Can you print the data exactly and leave out each image?

*** Information supplied

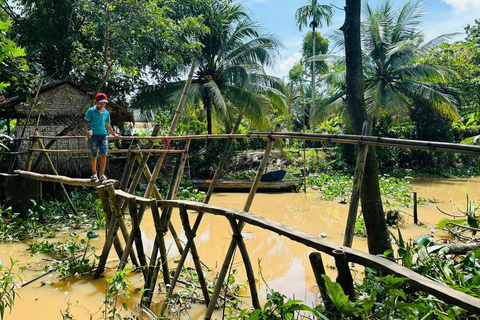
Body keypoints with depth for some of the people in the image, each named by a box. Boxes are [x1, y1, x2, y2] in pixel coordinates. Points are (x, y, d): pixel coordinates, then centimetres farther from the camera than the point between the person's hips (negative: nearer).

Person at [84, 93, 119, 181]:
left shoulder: (106, 113, 14)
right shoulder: (91, 111, 3)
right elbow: (86, 122, 1)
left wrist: (114, 134, 26)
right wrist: (86, 132, -15)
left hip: (103, 135, 3)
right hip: (93, 135, -3)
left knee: (103, 155, -8)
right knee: (94, 155, 3)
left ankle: (102, 173, 2)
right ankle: (94, 173, 18)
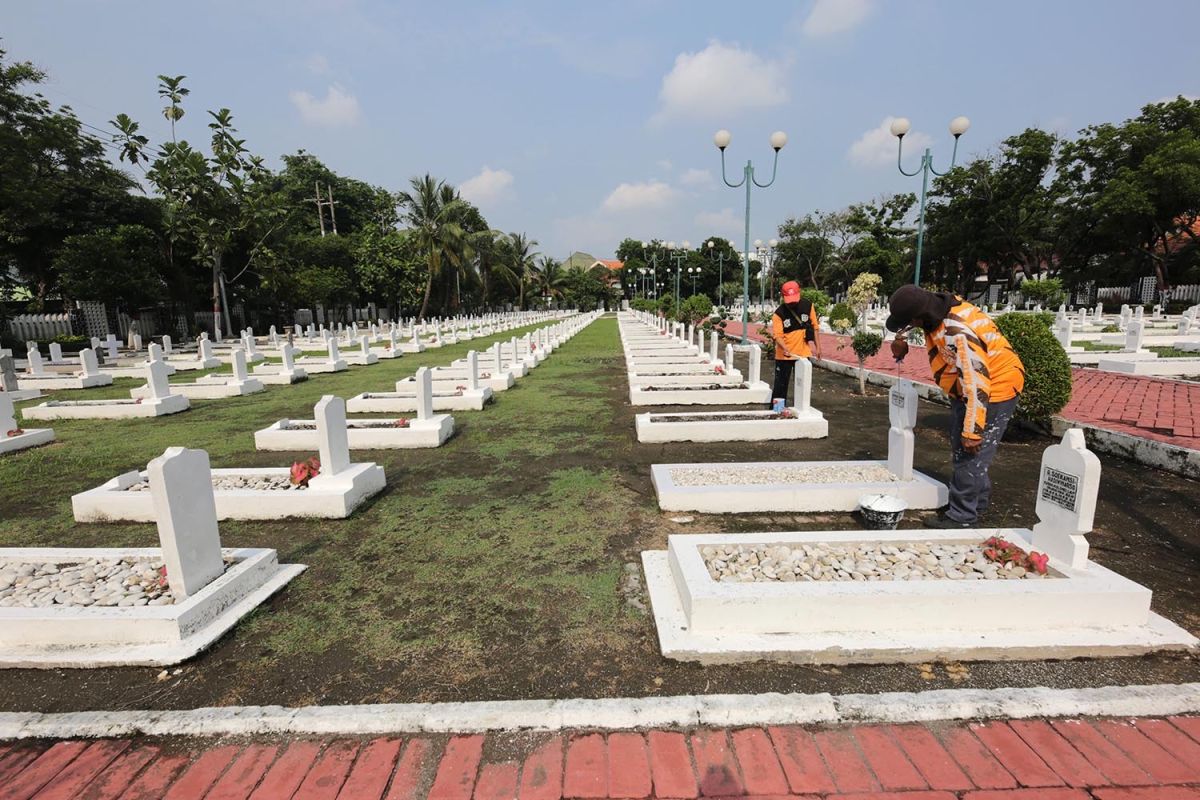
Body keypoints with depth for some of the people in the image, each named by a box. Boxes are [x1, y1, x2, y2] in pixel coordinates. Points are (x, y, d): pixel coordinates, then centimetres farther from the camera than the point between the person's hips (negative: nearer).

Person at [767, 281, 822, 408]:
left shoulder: (808, 306, -3)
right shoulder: (779, 313, -13)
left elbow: (814, 326, 7)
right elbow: (777, 335, -20)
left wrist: (818, 346, 7)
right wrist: (785, 349, -37)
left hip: (803, 353, 3)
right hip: (784, 355, -3)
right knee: (781, 385, 4)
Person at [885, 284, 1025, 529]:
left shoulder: (958, 334, -37)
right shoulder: (938, 305, -11)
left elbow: (977, 384, -35)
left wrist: (973, 431, -30)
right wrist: (902, 344, -3)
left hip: (994, 388, -10)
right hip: (966, 385, 10)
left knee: (971, 452, -7)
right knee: (960, 449, 19)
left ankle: (961, 517, 3)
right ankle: (977, 501, 36)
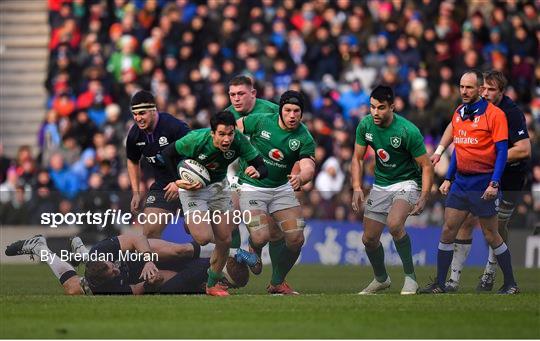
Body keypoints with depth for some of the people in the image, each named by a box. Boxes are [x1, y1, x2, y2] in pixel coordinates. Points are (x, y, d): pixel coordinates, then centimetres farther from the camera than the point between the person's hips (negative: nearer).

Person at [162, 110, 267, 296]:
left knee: (224, 241, 1)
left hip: (219, 186, 4)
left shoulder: (239, 141, -23)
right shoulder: (196, 139, -30)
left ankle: (213, 284, 24)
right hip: (192, 187, -4)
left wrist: (257, 172, -43)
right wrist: (176, 181, -20)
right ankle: (190, 224, 17)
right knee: (204, 238, -19)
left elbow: (262, 167, -20)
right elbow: (167, 153, -13)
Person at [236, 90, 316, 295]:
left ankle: (277, 283, 16)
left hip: (281, 188, 3)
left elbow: (309, 168, -24)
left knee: (296, 239, -7)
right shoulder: (260, 121, -13)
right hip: (252, 187, -3)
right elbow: (233, 129, 3)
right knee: (261, 237, -20)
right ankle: (253, 248, 20)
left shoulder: (304, 139, -11)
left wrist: (301, 178, -47)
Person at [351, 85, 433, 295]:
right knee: (369, 238, 5)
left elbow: (426, 166, -16)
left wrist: (424, 197, -25)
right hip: (380, 185, 6)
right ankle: (381, 279, 33)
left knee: (394, 223, -32)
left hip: (407, 182, -6)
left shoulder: (408, 131, -23)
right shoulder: (365, 126, -8)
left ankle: (410, 277, -17)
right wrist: (357, 188, -9)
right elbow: (357, 158, 4)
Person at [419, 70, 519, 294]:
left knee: (491, 236, 0)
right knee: (447, 231, 1)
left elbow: (502, 152, -12)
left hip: (483, 185, -6)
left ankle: (510, 284, 13)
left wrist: (494, 183, -19)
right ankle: (439, 284, 6)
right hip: (460, 182, 6)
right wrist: (448, 179, 15)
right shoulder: (458, 113, 11)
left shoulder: (493, 114, -9)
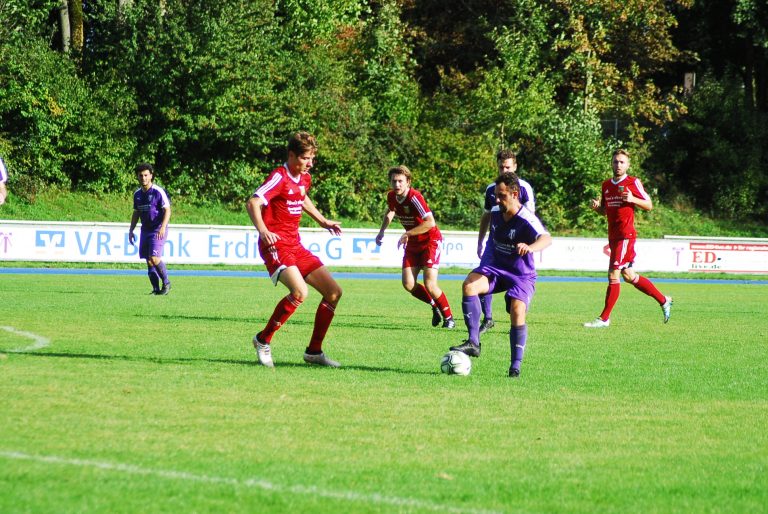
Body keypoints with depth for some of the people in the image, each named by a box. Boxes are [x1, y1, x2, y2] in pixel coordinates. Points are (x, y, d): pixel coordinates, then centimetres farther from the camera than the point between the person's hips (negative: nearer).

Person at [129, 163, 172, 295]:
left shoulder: (158, 192, -10)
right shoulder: (137, 194, 10)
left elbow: (167, 210, -13)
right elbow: (136, 213, 21)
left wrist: (163, 227, -25)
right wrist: (131, 230, 15)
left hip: (158, 231, -7)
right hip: (145, 230, 7)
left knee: (154, 258, -17)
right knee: (149, 262, 3)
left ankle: (166, 283, 1)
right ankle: (156, 289, 7)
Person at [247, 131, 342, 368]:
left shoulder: (305, 178, 13)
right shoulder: (279, 177, -13)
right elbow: (253, 203, -25)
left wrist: (323, 221, 38)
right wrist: (263, 230, -40)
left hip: (295, 246, 9)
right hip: (276, 245, -9)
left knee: (334, 292, 4)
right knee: (300, 291, -30)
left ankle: (314, 351, 14)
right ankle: (264, 340, -12)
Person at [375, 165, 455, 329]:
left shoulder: (414, 197, -28)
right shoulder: (391, 196, -5)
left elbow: (430, 222, -36)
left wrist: (408, 234, -31)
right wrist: (382, 232, 10)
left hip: (430, 241, -7)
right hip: (412, 244, 7)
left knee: (429, 284, -14)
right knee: (408, 284, -3)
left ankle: (448, 318, 5)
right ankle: (434, 305, 22)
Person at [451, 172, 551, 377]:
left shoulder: (526, 220, -23)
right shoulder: (495, 213, -2)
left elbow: (546, 238, -42)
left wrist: (530, 247, -64)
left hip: (521, 276, -5)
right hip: (495, 268, 5)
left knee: (517, 313, -25)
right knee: (469, 285, -24)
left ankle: (516, 366, -10)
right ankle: (473, 343, -26)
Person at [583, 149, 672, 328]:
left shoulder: (633, 183, -4)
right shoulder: (606, 185, 15)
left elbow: (649, 205, -2)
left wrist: (632, 199, -18)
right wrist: (596, 206, 1)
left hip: (626, 235, -8)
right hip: (613, 236, 8)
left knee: (614, 274, -11)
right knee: (629, 276, 13)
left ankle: (604, 318, -8)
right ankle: (663, 300, 28)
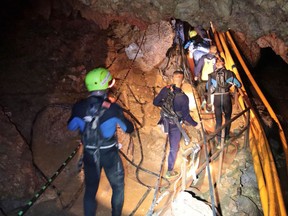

******

* _Result of this task_:
Body keypoints with depth for some of the people in the image, each named by a box. Boxes are [x1, y1, x2, y2] in pixel coordinates. Points are (x, y, d): pixel coordinates, then centimetres farther from the camera than the point between the person's hips (negative: nearer).

Person at [84, 93, 119, 181]:
left shoulder: (106, 113, 14)
right shoulder: (91, 111, 3)
right elbow: (86, 122, 1)
left wrist: (114, 134, 26)
right wrist: (86, 132, -15)
left hip: (103, 135, 3)
right hip: (93, 135, -3)
left knee: (103, 155, -8)
right knee: (94, 155, 3)
left ankle: (102, 173, 2)
right ankle: (94, 173, 18)
Body keypoints with depth for some of the people in the image, each named by a box. Boxes are [x1, y1, x2, y2] in pixel coordinates. Points are (x, y, d): pixel coordinates, then centimetres farther from the camera than the point between the person's hips (negative: nearer).

Person at [767, 281, 822, 408]:
left shoulder: (808, 306, -3)
right shoulder: (779, 313, -13)
left elbow: (814, 326, 7)
right elbow: (777, 335, -20)
left wrist: (818, 346, 7)
right wrist: (785, 349, -37)
left hip: (803, 353, 3)
right hip: (784, 355, -3)
right knee: (781, 385, 4)
Person at [885, 284, 1025, 529]:
left shoulder: (958, 334, -37)
right shoulder: (938, 305, -11)
left elbow: (977, 384, -35)
left wrist: (973, 431, -30)
right wrist: (902, 344, -3)
left hip: (994, 388, -10)
right hip: (966, 385, 10)
left knee: (971, 452, -7)
right knee: (960, 449, 19)
left ankle: (961, 517, 3)
right ankle: (977, 501, 36)
Body keypoints with depth for some of the people in the image, each named by a box. Boxes are [x1, y1, x2, y2] in pixel coordinates. Points are (x, y, d): pixel coordinates, then centimetres farther from the camera than the point between the person's hips (negative: nearer).

Person at [162, 110, 267, 296]:
left knee: (224, 241, 1)
left hip: (219, 186, 4)
left shoulder: (239, 141, -23)
right shoulder: (196, 139, -30)
left ankle: (213, 284, 24)
right hip: (192, 187, -4)
left wrist: (257, 172, -43)
right wrist: (176, 181, -20)
right ankle: (190, 224, 17)
right knee: (204, 238, -19)
left elbow: (262, 167, -20)
right elbow: (167, 153, -13)
Person at [236, 90, 316, 295]:
left ankle: (277, 283, 16)
left hip: (281, 188, 3)
left elbow: (309, 168, -24)
left knee: (296, 239, -7)
right shoulder: (260, 121, -13)
right hip: (252, 187, -3)
right elbow: (233, 129, 3)
right knee: (261, 237, -20)
right ankle: (253, 248, 20)
left shoulder: (304, 139, -11)
left wrist: (301, 178, -47)
Person at [351, 85, 433, 295]:
right knee: (369, 238, 5)
left elbow: (426, 166, -16)
left wrist: (424, 197, -25)
right hip: (380, 185, 6)
right ankle: (381, 279, 33)
left knee: (394, 223, -32)
left hip: (407, 182, -6)
left shoulder: (408, 131, -23)
right shoulder: (365, 126, -8)
left ankle: (410, 277, -17)
right wrist: (357, 188, -9)
right elbow: (357, 158, 4)
Person at [419, 70, 519, 294]:
left knee: (491, 236, 0)
right knee: (447, 231, 1)
left elbow: (502, 152, -12)
left hip: (483, 185, -6)
left ankle: (510, 284, 13)
left wrist: (494, 183, -19)
right ankle: (439, 284, 6)
right hip: (460, 182, 6)
right wrist: (448, 179, 15)
right shoulder: (458, 113, 11)
left shoulder: (493, 114, -9)
Body keypoints with depth for some of the people in the image, each named by a box. Boxes are [x1, y1, x2, y2] in pixel coordinates. Points are (x, y, d): pixel coordinates, then centimetres farther from the camera than the point between the person's hips (negative: nearer).

Person at [129, 163, 172, 295]:
left shoulder: (158, 192, -10)
right shoulder: (137, 194, 10)
left elbow: (167, 210, -13)
right elbow: (136, 213, 21)
left wrist: (163, 227, -25)
right wrist: (131, 230, 15)
left hip: (158, 231, -7)
right hip: (145, 230, 7)
left knee: (154, 258, -17)
right knee: (149, 262, 3)
left ankle: (166, 283, 1)
right ankle: (156, 289, 7)
Person at [247, 131, 342, 368]:
left shoulder: (305, 178, 13)
right shoulder: (279, 177, -13)
right elbow: (253, 203, -25)
left wrist: (323, 221, 38)
right wrist: (263, 230, -40)
left hip: (295, 246, 9)
right hip: (276, 245, -9)
left knee: (334, 292, 4)
right knee: (300, 291, -30)
left ankle: (314, 351, 14)
right ankle: (264, 340, -12)
Person at [375, 165, 455, 329]:
left shoulder: (414, 197, -28)
right shoulder: (391, 196, -5)
left elbow: (430, 222, -36)
left wrist: (408, 234, -31)
right wrist: (382, 232, 10)
left hip: (430, 241, -7)
right hip: (412, 244, 7)
left knee: (429, 284, -14)
right knee: (408, 284, -3)
left ankle: (448, 318, 5)
right ankle: (434, 305, 22)
Person at [451, 172, 551, 377]:
left shoulder: (526, 220, -23)
right shoulder: (495, 213, -2)
left elbow: (546, 238, -42)
left wrist: (530, 247, -64)
left hip: (521, 276, -5)
right hip: (495, 268, 5)
left knee: (517, 313, -25)
right knee: (469, 285, -24)
left ankle: (516, 366, -10)
right ankle: (473, 343, -26)
Person at [583, 149, 672, 328]:
left shoulder: (633, 183, -4)
right shoulder: (606, 185, 15)
left elbow: (649, 205, -2)
left wrist: (632, 199, -18)
right wrist: (596, 206, 1)
left hip: (626, 235, -8)
right hip: (613, 236, 8)
left knee: (614, 274, -11)
right knee: (629, 276, 13)
left ankle: (604, 318, -8)
right ankle: (663, 300, 28)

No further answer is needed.